Liberada da imposição significante do espaço e do personagem, a lógica do acontecimento, aliada ao fio narrativo, estrutura uma proposição de realidade ficcional, que o espaço não codifica, nem o personagem consegue converter em experiência individual.[2]
 
O espaço não impõe seus códigos porque estes são contraditórios, desencontrados. O personagem se desestrutura em meio à fragmentação do todo, à fragmentação interior, à fragmentação social. Há um desejo urgente de reestruturação.
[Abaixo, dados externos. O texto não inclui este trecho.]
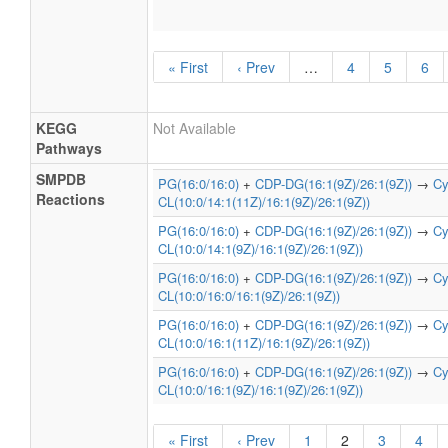
« First
‹ Prev
…
4
5
6
KEGG
Not Available
Pathways
SMPDB
PG(16:0/16:0)
+
CDP-DG(16:1(9Z)/26:1(9Z))
→
Cy
Reactions
CL(10:0/14:1(11Z)/16:1(9Z)/26:1(9Z))
PG(16:0/16:0)
+
CDP-DG(16:1(9Z)/26:1(9Z))
→
Cy
CL(10:0/14:1(9Z)/16:1(9Z)/26:1(9Z))
PG(16:0/16:0)
+
CDP-DG(16:1(9Z)/26:1(9Z))
→
Cy
CL(10:0/16:0/16:1(9Z)/26:1(9Z))
PG(16:0/16:0)
+
CDP-DG(16:1(9Z)/26:1(9Z))
→
Cy
CL(10:0/16:1(11Z)/16:1(9Z)/26:1(9Z))
PG(16:0/16:0)
+
CDP-DG(16:1(9Z)/26:1(9Z))
→
Cy
CL(10:0/16:1(9Z)/16:1(9Z)/26:1(9Z))
« First
‹ Prev
1
2
3
4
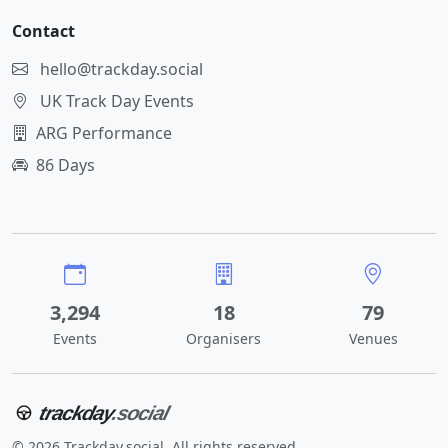
Contact
hello@trackday.social
UK Track Day Events
ARG Performance
86 Days
3,294
18
79
Events
Organisers
Venues
trackday
.social
© 2026 Trackday.social. All rights reserved.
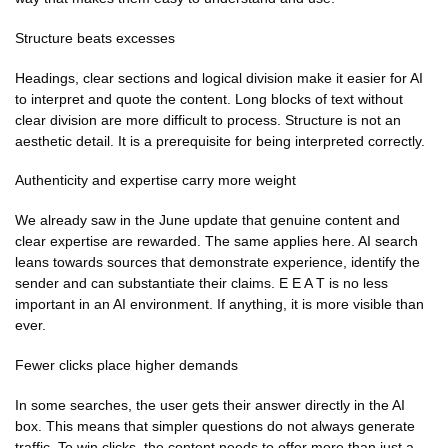
Structure beats excesses
Headings, clear sections and logical division make it easier for AI
to interpret and quote the content. Long blocks of text without
clear division are more difficult to process. Structure is not an
aesthetic detail. It is a prerequisite for being interpreted correctly.
Authenticity and expertise carry more weight
We already saw in the June update that genuine content and
clear expertise are rewarded. The same applies here. AI search
leans towards sources that demonstrate experience, identify the
sender and can substantiate their claims. E E A T is no less
important in an AI environment. If anything, it is more visible than
ever.
Fewer clicks place higher demands
In some searches, the user gets their answer directly in the AI
box. This means that simpler questions do not always generate
traffic. To win clicks, the content needs to offer more than just a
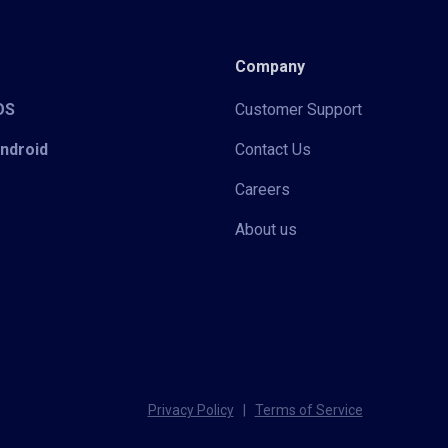
Company
iOS
Customer Support
Android
Contact Us
Careers
About us
Privacy Policy
|
Terms of Service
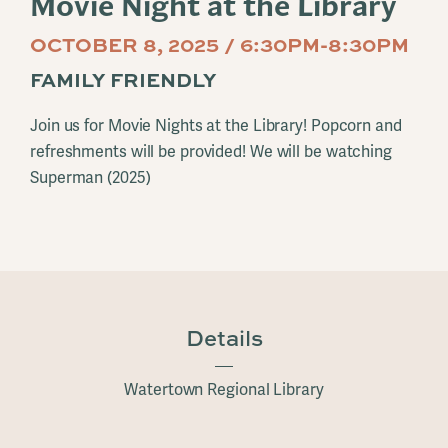
Movie Night at the Library
OCTOBER 8, 2025 / 6:30PM-8:30PM
FAMILY FRIENDLY
Join us for Movie Nights at the Library! Popcorn and
refreshments will be provided! We will be watching
Superman (2025)
Details
Watertown Regional Library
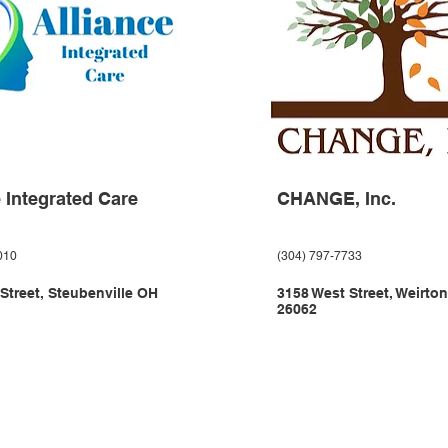
e Integrated Care
CHANGE, Inc.
010
(304) 797-7733
 Street, Steubenville OH
3158 West Street, Weirto
26062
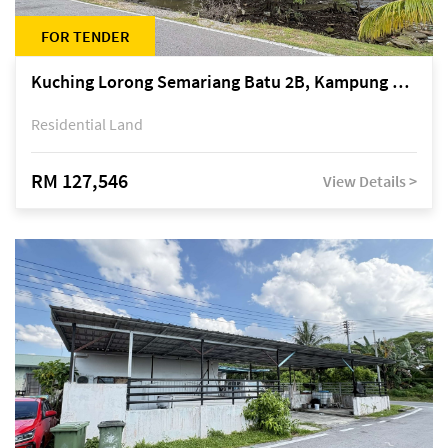
FOR TENDER
Kuching Lorong Semariang Batu 2B, Kampung Semariang Batu, off Jalan Semariang, Petra Jaya
Residential Land
RM 127,546
View Details >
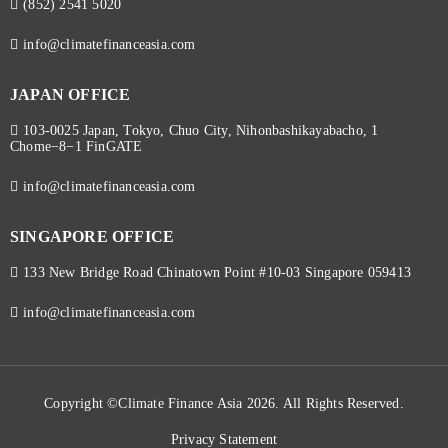
(852) 2541 5020
info@climatefinanceasia.com
JAPAN OFFICE
103-0025 Japan, Tokyo, Chuo City, Nihonbashikayabacho, 1
Chome−8−1 FinGATE
info@climatefinanceasia.com
SINGAPORE OFFICE
133 New Bridge Road Chinatown Point #10-03 Singapore 059413
info@climatefinanceasia.com
Copyright ©Climate Finance Asia 2026. All Rights Reserved.
Privacy Statement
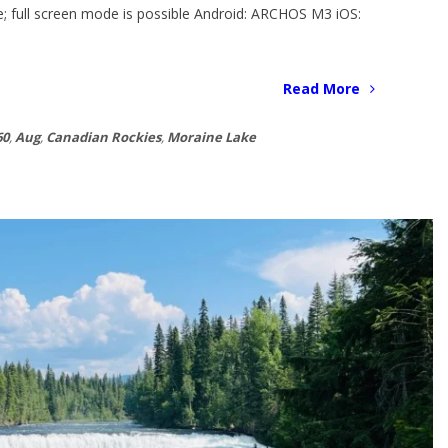
ble; full screen mode is possible Android: ARCHOS M3 iOS:
Read More
60
,
Aug
,
Canadian Rockies
,
Moraine Lake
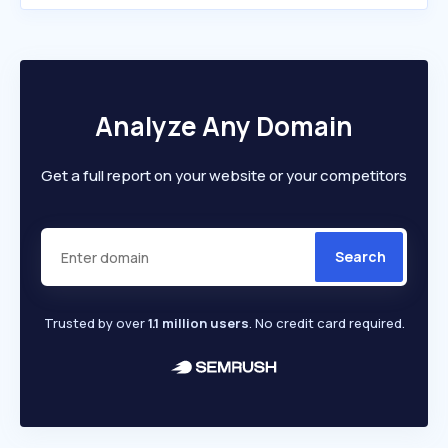
Analyze Any Domain
Get a full report on your website or your competitors
Search
Trusted by over
1.1 million users
. No credit card required.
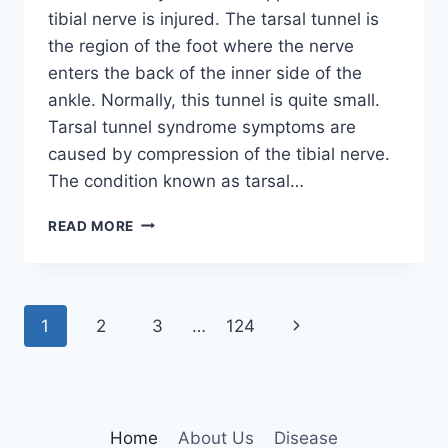
tibial nerve is injured. The tarsal tunnel is
the region of the foot where the nerve
enters the back of the inner side of the
ankle. Normally, this tunnel is quite small.
Tarsal tunnel syndrome symptoms are
caused by compression of the tibial nerve.
The condition known as tarsal…
TIBIAL
READ MORE
NERVE
DYSFUNCTION
Page
Next
1
2
3
…
124
navigation
Page
Home
About Us
Disease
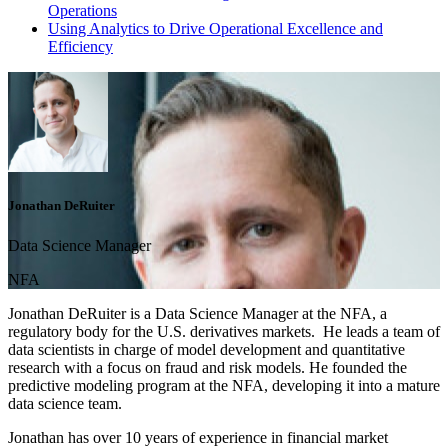
Operations
Using Analytics to Drive Operational Excellence and
Efficiency
Jonathan DeRuiter
Data Science Manager
NFA
Jonathan DeRuiter is a Data Science Manager at the NFA, a
regulatory body for the U.S. derivatives markets. He leads a team of
data scientists in charge of model development and quantitative
research with a focus on fraud and risk models. He founded the
predictive modeling program at the NFA, developing it into a mature
data science team.
Jonathan has over 10 years of experience in financial market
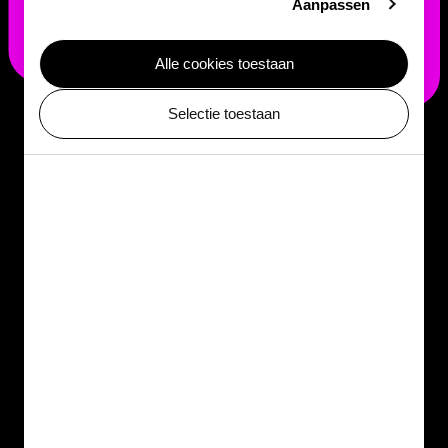
Aanpassen
Alle cookies toestaan
Selectie toestaan
See
Leucocoprinus gongylophorus
in action
Would you like to witness this unique collaboration up
close? Visit ARTIS-Micropia and discover
Leucocoprinus gongylophorus
for yourself. Watch how
leafcutter ants cultivate their fungal gardens like true
farmers and be inspired by the fascinating world of
microbes.
Learn more about microbes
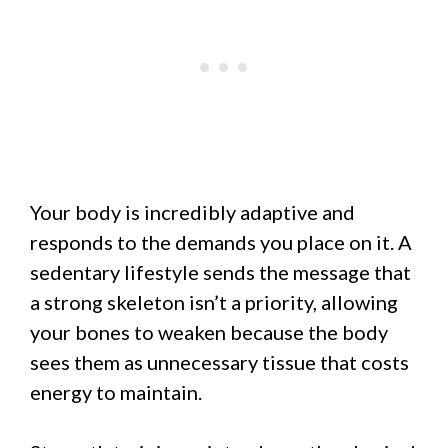
Your body is incredibly adaptive and
responds to the demands you place on it. A
sedentary lifestyle sends the message that
a strong skeleton isn’t a priority, allowing
your bones to weaken because the body
sees them as unnecessary tissue that costs
energy to maintain.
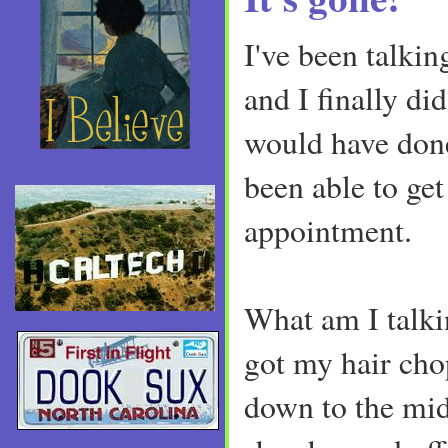
I've been talkin
and I finally did
would have done
been able to get
appointment.
What am I talki
got my hair cho
down to the mi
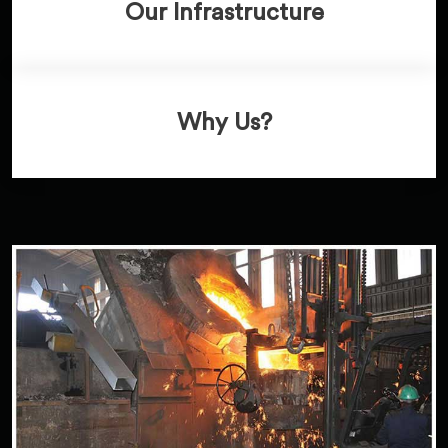
Our Infrastructure
Why Us?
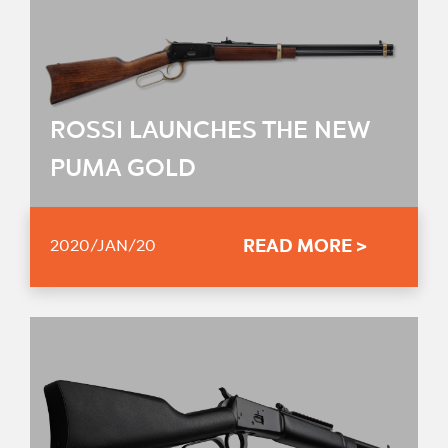
ROSSI LAUNCHES THE NEW
PUMA GOLD
READ MORE >
2020/JAN/20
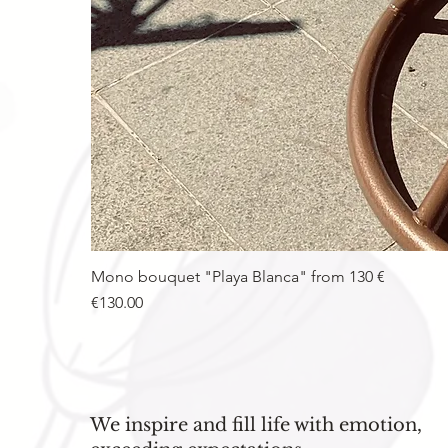
Mono bouquet "Playa Blanca" from 130 €
Price
€130.00
We inspire and fill life with emotion,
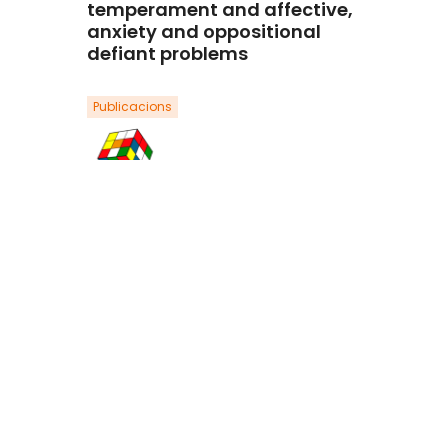
temperament and affective,
anxiety and oppositional
defiant problems
Publicacions
Ezpeleta, L., Penelo, P., de la Osa, N.,
Navarro, J. B., & Trepat, E.
(2019).Aggressive Behavior, 45, 550-
560. Doi: 10.1002/ab.21850.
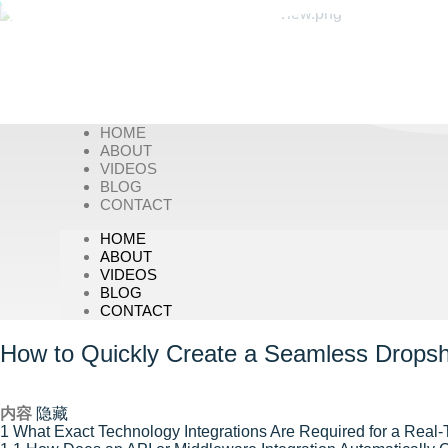
HOME
ABOUT
VIDEOS
BLOG
CONTACT
HOME
ABOUT
VIDEOS
BLOG
CONTACT
How to Quickly Create a Seamless Dropshi
内容
隐藏
1
What Exact Technology Integrations Are Required for a Real-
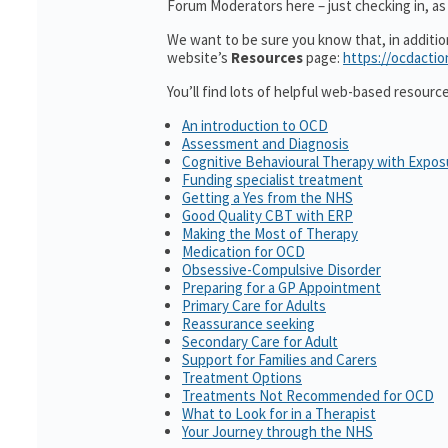
Forum Moderators here – just checking in, as 
We want to be sure you know that, in additi
website’s
Resources
page:
https://ocdactio
You’ll find lots of helpful web-based resourc
An introduction to OCD
Assessment and Diagnosis
Cognitive Behavioural Therapy with Expo
Funding specialist treatment
Getting a Yes from the NHS
Good Quality CBT with ERP
Making the Most of Therapy
Medication for OCD
Obsessive-Compulsive Disorder
Preparing for a GP Appointment
Primary Care for Adults
Reassurance seeking
Secondary Care for Adult
Support for Families and Carers
Treatment Options
Treatments Not Recommended for OCD
What to Look for in a Therapist
Your Journey through the NHS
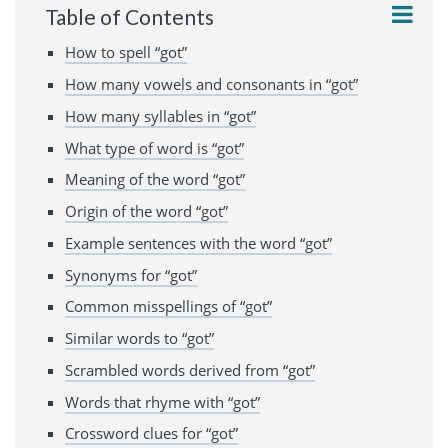
Table of Contents
How to spell “got”
How many vowels and consonants in “got”
How many syllables in “got”
What type of word is “got”
Meaning of the word “got”
Origin of the word “got”
Example sentences with the word “got”
Synonyms for “got”
Common misspellings of “got”
Similar words to “got”
Scrambled words derived from “got”
Words that rhyme with “got”
Crossword clues for “got”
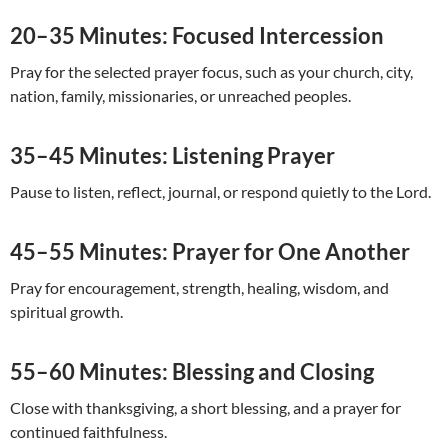
20–35 Minutes: Focused Intercession
Pray for the selected prayer focus, such as your church, city,
nation, family, missionaries, or unreached peoples.
35–45 Minutes: Listening Prayer
Pause to listen, reflect, journal, or respond quietly to the Lord.
45–55 Minutes: Prayer for One Another
Pray for encouragement, strength, healing, wisdom, and
spiritual growth.
55–60 Minutes: Blessing and Closing
Close with thanksgiving, a short blessing, and a prayer for
continued faithfulness.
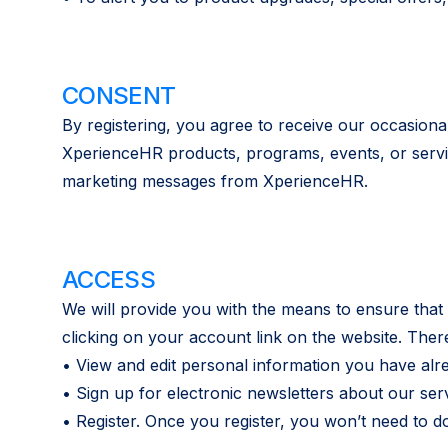
CONSENT
By registering, you agree to receive our occasiona
XperienceHR products, programs, events, or service
marketing messages from XperienceHR.
ACCESS
We will provide you with the means to ensure that
clicking on your account link on the website. Ther
• View and edit personal information you have alr
• Sign up for electronic newsletters about our ser
• Register. Once you register, you won’t need to 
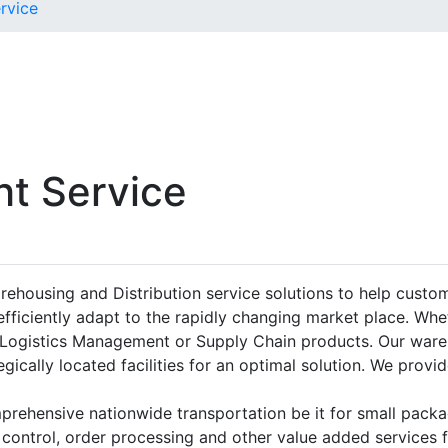
rvice
ht Service
rehousing and Distribution service solutions to help cust
fficiently adapt to the rapidly changing market place. Whe
r Logistics Management or Supply Chain products. Our ware
gically located facilities for an optimal solution. We provid
omprehensive nationwide transportation be it for small packa
 control, order processing and other value added services 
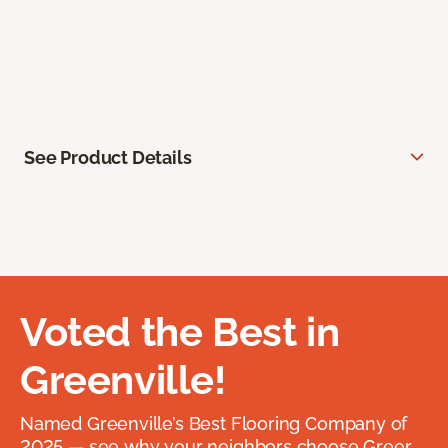
See Product Details
Voted the Best in
Greenville!
Named Greenville’s Best Flooring Company of
2025 — see why your neighbors choose Greer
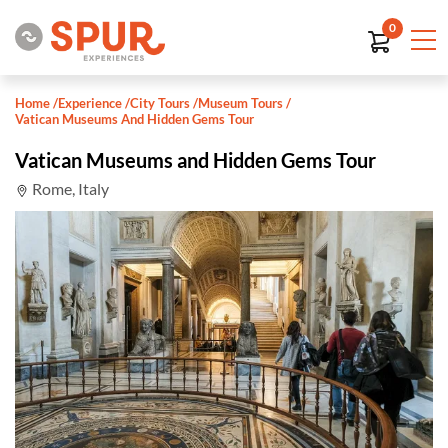
0
Home
/
Experience
/
City Tours
/
Museum Tours
/
Vatican Museums And Hidden Gems Tour
Vatican Museums and Hidden Gems Tour
Rome, Italy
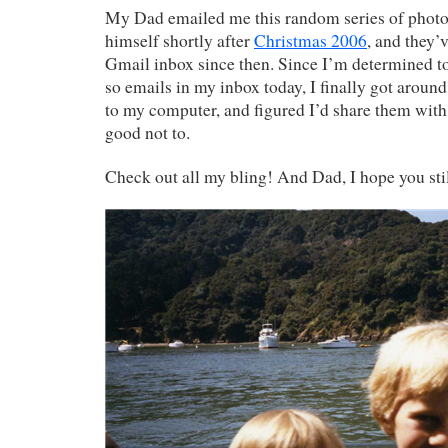
My Dad emailed me this random series of photos
himself shortly after
Christmas 2006
, and they’
Gmail inbox since then. Since I’m determined to
so emails in my inbox today, I finally got arou
to my computer, and figured I’d share them with 
good not to.
Check out all my bling! And Dad, I hope you stil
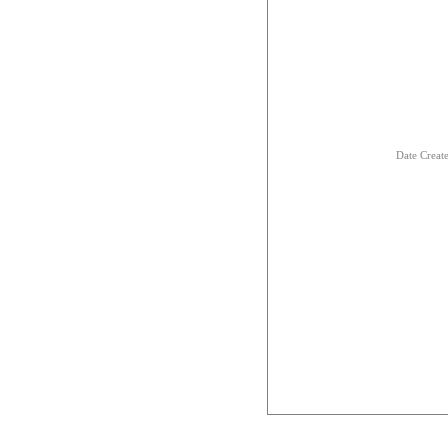
Date Creat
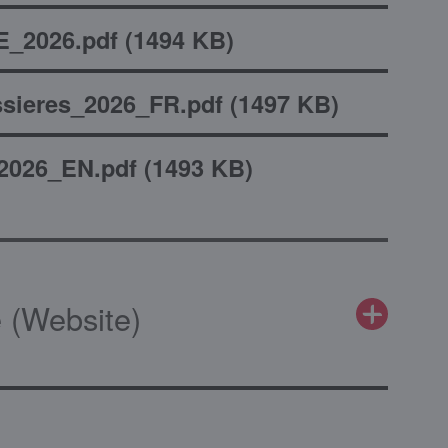
_2026.pdf
(
1494 KB
)
sieres_2026_FR.pdf
(
1497 KB
)
2026_EN.pdf
(
1493 KB
)
 (Website)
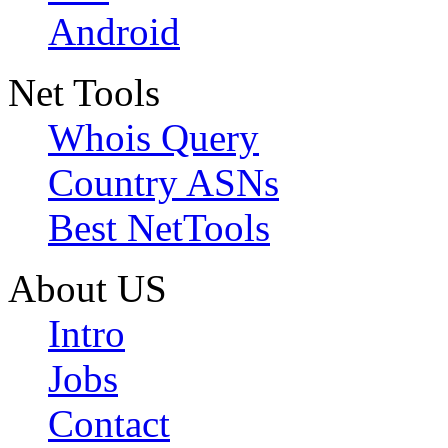
Android
Net Tools
Whois Query
Country ASNs
Best NetTools
About US
Intro
Jobs
Contact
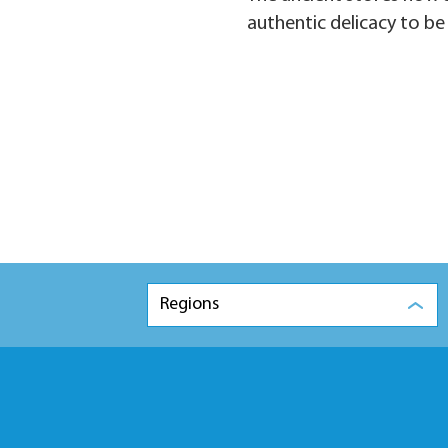
authentic delicacy to be
Regions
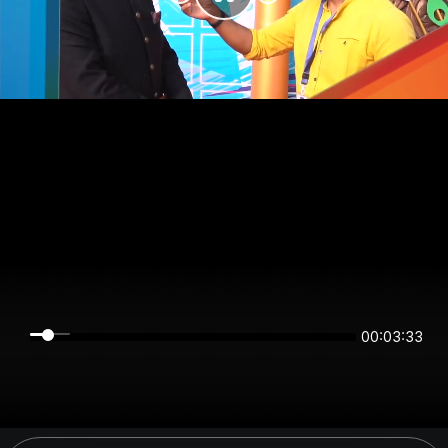
00:03:33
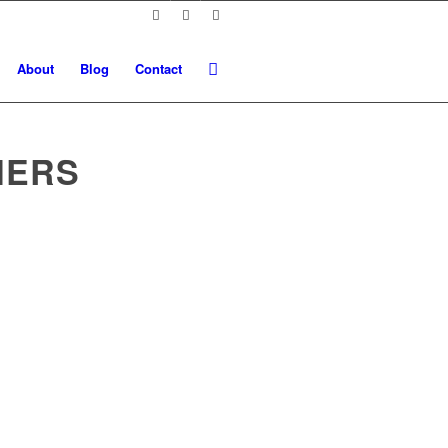
About
Blog
Contact
NERS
O personagem da ficção do século XX, de um modo geral, busca equilibrar-se, mas é impedido pela lógica do acontecimento, raciocínio particular dos ficcionistas do século próximo passado, incluindo os de agora, que buscam a coerência existencial no discurso aparentemente incoerente.
 
É por esta perspectiva de desestruturação, e no desejo de estruturar-se, que vejo as figuras do narrador e do homem modernos.
 
MACHADO, Neuza. O Narrador Toma a Vez: Sobre A Hora e Vez de Augusto Matraga de Guimarães Rosa. Rio de Janeiro: NMachado, 2006 – ISBN 85-904306-2-6
 

 


[1]PERELMAN, Chaim. In.: FLORES, Luiz Felipe Baeta Neves. “Pluralismo e teoria social: primeiras notas de pesquisa”. A crise da ciência. IDEIA 1 / 89.
[2]SILVA, Anazildo Vasconcelos da. Semiotização literária do discurso. 1. ed. Rio de Janeiro: Elo, 1984: 58.